Records contained in a dataset
--- START ---

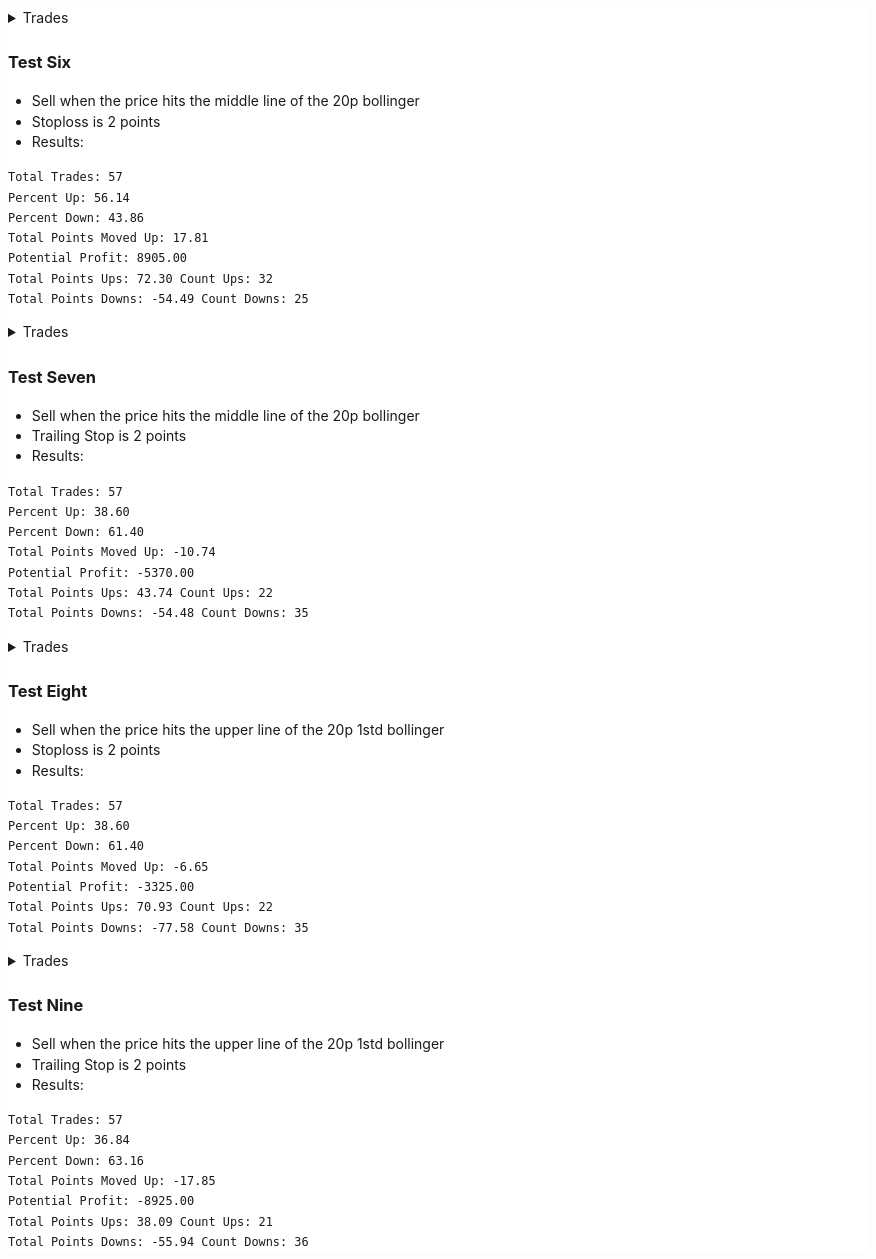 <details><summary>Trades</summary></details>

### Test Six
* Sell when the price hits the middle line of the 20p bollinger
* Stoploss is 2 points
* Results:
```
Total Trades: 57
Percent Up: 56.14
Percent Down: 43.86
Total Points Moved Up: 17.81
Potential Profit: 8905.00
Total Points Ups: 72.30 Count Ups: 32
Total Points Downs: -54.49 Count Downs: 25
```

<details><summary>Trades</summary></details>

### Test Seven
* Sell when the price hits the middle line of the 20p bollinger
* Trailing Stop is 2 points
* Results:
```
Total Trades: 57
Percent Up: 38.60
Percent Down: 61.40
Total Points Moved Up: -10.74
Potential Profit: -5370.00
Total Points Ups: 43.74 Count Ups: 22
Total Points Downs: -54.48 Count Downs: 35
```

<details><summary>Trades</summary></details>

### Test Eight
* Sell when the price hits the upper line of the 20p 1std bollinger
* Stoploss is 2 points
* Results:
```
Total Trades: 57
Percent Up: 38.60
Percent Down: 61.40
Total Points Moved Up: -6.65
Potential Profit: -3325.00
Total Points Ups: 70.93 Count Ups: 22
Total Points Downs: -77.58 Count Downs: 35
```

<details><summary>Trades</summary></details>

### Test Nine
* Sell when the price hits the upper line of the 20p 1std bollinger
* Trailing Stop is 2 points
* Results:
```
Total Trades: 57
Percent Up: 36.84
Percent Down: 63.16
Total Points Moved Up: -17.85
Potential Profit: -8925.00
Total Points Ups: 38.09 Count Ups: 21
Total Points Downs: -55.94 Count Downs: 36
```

--- END ---
--- START ---

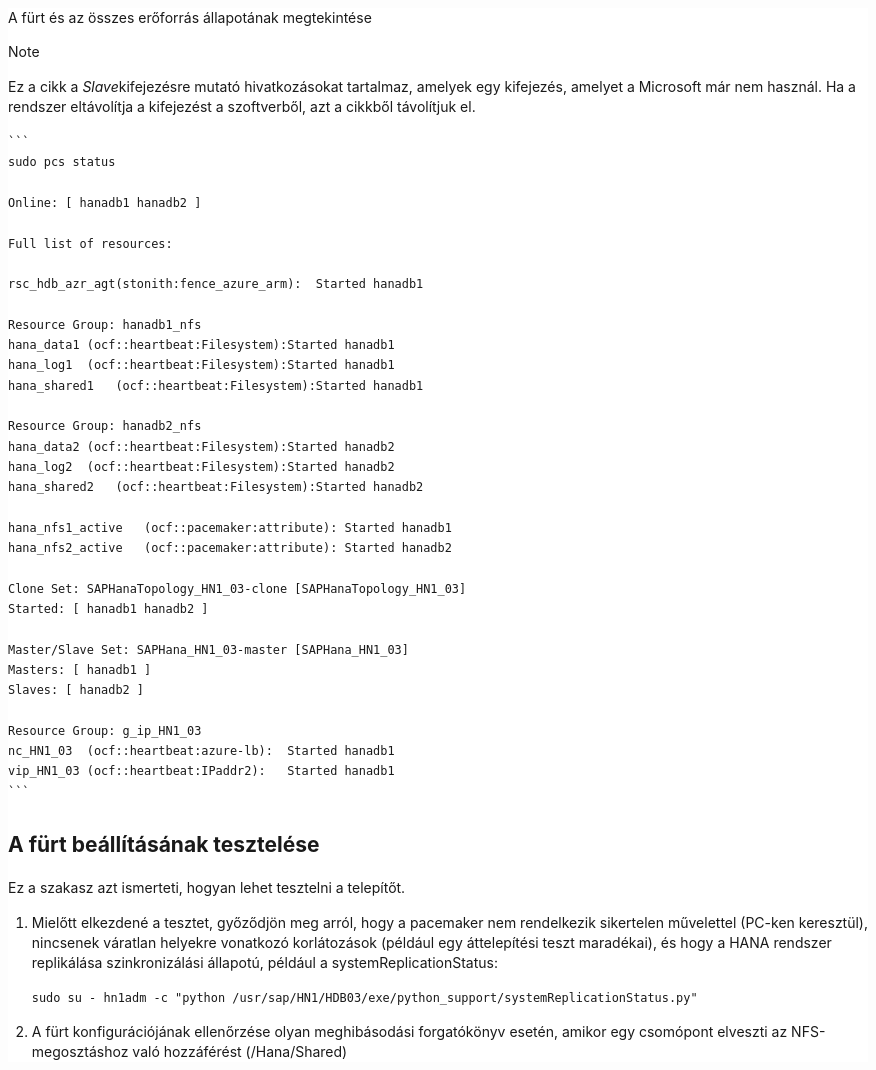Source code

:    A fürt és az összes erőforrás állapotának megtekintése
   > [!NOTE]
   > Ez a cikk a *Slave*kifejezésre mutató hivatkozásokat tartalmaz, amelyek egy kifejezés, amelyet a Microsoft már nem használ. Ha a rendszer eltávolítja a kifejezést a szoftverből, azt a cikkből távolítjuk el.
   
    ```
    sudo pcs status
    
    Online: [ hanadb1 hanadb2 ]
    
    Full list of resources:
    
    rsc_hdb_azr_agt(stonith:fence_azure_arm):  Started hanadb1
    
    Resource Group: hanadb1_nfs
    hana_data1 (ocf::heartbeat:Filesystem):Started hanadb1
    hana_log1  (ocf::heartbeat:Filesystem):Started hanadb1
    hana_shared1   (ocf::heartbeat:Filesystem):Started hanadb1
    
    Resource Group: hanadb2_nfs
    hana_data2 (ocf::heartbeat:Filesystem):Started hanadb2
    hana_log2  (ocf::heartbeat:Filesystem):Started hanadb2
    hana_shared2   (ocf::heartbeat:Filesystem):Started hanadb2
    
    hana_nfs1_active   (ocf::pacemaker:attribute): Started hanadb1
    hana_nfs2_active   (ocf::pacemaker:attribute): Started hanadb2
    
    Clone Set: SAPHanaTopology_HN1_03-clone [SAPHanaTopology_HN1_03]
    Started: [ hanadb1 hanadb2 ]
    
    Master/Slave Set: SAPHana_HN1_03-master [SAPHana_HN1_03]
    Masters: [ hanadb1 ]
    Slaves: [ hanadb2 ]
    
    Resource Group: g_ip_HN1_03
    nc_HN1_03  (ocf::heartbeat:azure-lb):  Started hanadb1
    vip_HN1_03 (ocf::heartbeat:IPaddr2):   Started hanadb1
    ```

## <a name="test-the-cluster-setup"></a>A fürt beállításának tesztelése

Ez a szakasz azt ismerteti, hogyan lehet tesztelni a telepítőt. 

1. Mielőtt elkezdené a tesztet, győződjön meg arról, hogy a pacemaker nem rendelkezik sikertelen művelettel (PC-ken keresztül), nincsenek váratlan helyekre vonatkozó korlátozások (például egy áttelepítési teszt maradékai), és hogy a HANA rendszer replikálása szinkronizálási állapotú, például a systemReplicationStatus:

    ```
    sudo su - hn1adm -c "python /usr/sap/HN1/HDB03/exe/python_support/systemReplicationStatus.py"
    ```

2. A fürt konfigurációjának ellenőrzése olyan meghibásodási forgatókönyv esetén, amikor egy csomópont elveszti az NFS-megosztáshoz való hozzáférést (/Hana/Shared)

--- END ---
--- START ---

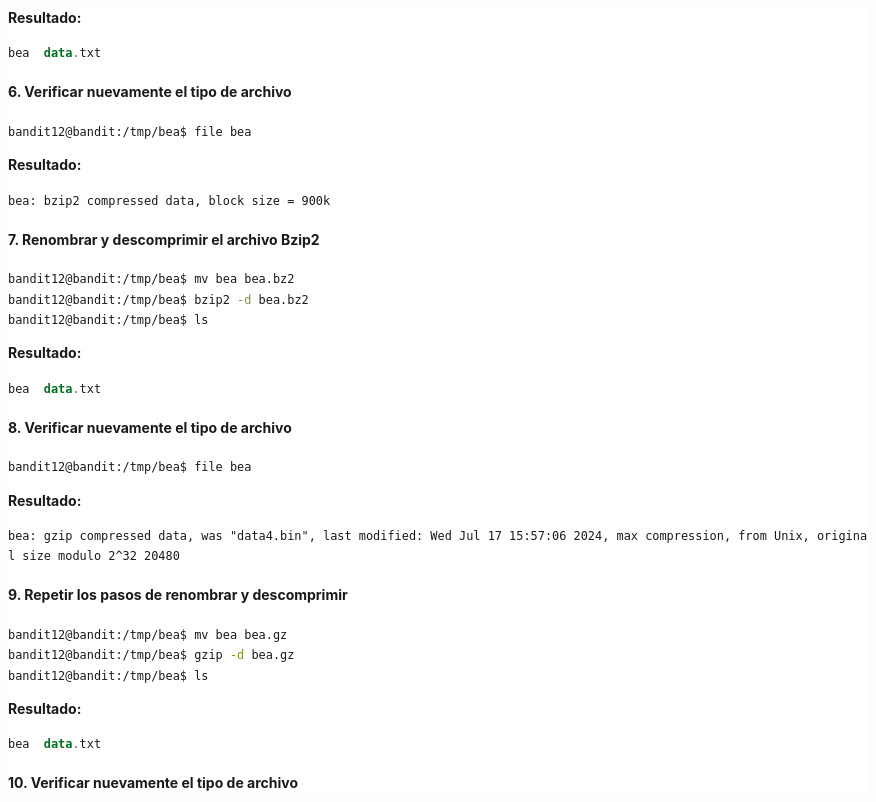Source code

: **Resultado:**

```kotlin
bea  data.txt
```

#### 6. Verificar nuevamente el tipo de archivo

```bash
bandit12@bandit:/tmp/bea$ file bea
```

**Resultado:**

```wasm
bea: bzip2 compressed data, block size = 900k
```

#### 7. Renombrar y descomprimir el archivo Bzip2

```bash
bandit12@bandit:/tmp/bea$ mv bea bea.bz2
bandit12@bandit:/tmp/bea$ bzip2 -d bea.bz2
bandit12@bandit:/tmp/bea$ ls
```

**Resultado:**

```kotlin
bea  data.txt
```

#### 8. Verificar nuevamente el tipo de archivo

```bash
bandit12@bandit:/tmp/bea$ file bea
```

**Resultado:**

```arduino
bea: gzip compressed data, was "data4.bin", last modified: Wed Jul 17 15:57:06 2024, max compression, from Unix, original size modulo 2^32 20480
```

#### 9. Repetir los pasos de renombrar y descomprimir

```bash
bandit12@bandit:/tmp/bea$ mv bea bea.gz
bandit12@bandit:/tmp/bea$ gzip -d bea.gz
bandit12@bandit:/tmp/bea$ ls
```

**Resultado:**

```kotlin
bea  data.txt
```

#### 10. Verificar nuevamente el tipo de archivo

--- END ---

▶ EXERCISE REQUIREMENTS: Your answer should consist of all lines above that include the string "nuevamente".

▶ EXERCISE RESPONSE:
#### 6. Verificar nuevamente el tipo de archivo
#### 8. Verificar nuevamente el tipo de archivo
#### 10. Verificar nuevamente el tipo de archivo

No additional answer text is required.